_TASK OBJECTIVE_: Write out every entry exactly as given, but omit the pictures.

_EXERCISE DATA_:
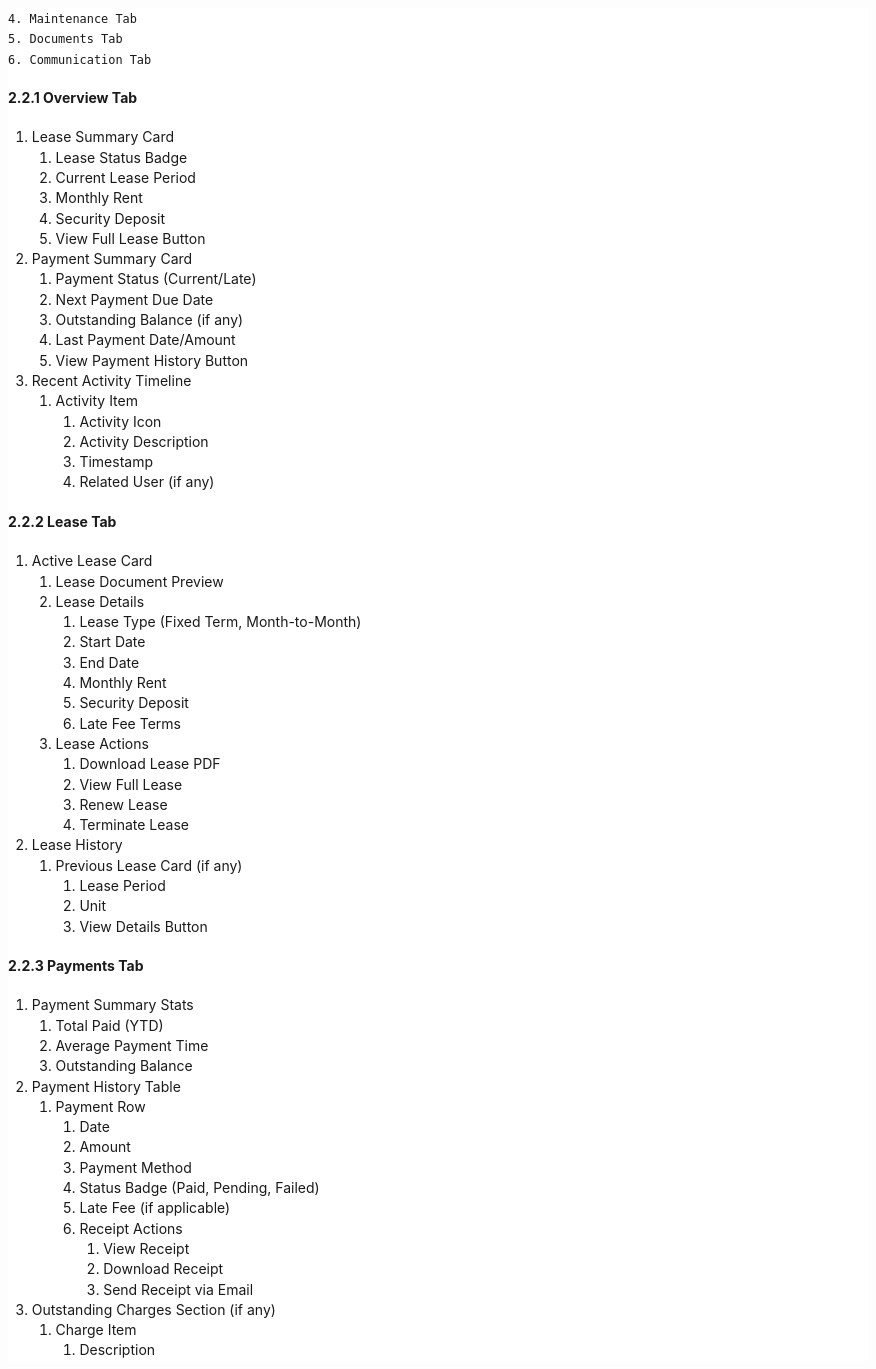     4. Maintenance Tab
    5. Documents Tab
    6. Communication Tab

#### 2.2.1 Overview Tab
1. Lease Summary Card
    1. Lease Status Badge
    2. Current Lease Period
    3. Monthly Rent
    4. Security Deposit
    5. View Full Lease Button
2. Payment Summary Card
    1. Payment Status (Current/Late)
    2. Next Payment Due Date
    3. Outstanding Balance (if any)
    4. Last Payment Date/Amount
    5. View Payment History Button
3. Recent Activity Timeline
    1. Activity Item
        1. Activity Icon
        2. Activity Description
        3. Timestamp
        4. Related User (if any)

#### 2.2.2 Lease Tab
1. Active Lease Card
    1. Lease Document Preview
    2. Lease Details
        1. Lease Type (Fixed Term, Month-to-Month)
        2. Start Date
        3. End Date
        4. Monthly Rent
        5. Security Deposit
        6. Late Fee Terms
    3. Lease Actions
        1. Download Lease PDF
        2. View Full Lease
        3. Renew Lease
        4. Terminate Lease
2. Lease History
    1. Previous Lease Card (if any)
        1. Lease Period
        2. Unit
        3. View Details Button

#### 2.2.3 Payments Tab
1. Payment Summary Stats
    1. Total Paid (YTD)
    2. Average Payment Time
    3. Outstanding Balance
2. Payment History Table
    1. Payment Row
        1. Date
        2. Amount
        3. Payment Method
        4. Status Badge (Paid, Pending, Failed)
        5. Late Fee (if applicable)
        6. Receipt Actions
            1. View Receipt
            2. Download Receipt
            3. Send Receipt via Email
3. Outstanding Charges Section (if any)
    1. Charge Item
        1. Description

_RESULT FOR THIS EXERCISE_:
     4. Maintenance Tab
    5. Documents Tab
    6. Communication Tab

#### 2.2.1 Overview Tab
1. Lease Summary Card
    1. Lease Status Badge
    2. Current Lease Period
    3. Monthly Rent
    4. Security Deposit
    5. View Full Lease Button
2. Payment Summary Card
    1. Payment Status (Current/Late)
    2. Next Payment Due Date
    3. Outstanding Balance (if any)
    4. Last Payment Date/Amount
    5. View Payment History Button
3. Recent Activity Timeline
    1. Activity Item
        1. Activity Icon
        2. Activity Description
        3. Timestamp
        4. Related User (if any)

#### 2.2.2 Lease Tab
1. Active Lease Card
    1. Lease Document Preview
    2. Lease Details
        1. Lease Type (Fixed Term, Month-to-Month)
        2. Start Date
        3. End Date
        4. Monthly Rent
        5. Security Deposit
        6. Late Fee Terms
    3. Lease Actions
        1. Download Lease PDF
        2. View Full Lease
        3. Renew Lease
        4. Terminate Lease
2. Lease History
    1. Previous Lease Card (if any)
        1. Lease Period
        2. Unit
        3. View Details Button

#### 2.2.3 Payments Tab
1. Payment Summary Stats
    1. Total Paid (YTD)
    2. Average Payment Time
    3. Outstanding Balance
2. Payment History Table
    1. Payment Row
        1. Date
        2. Amount
        3. Payment Method
        4. Status Badge (Paid, Pending, Failed)
        5. Late Fee (if applicable)
        6. Receipt Actions
            1. View Receipt
            2. Download Receipt
            3. Send Receipt via Email
3. Outstanding Charges Section (if any)
    1. Charge Item
        1. Description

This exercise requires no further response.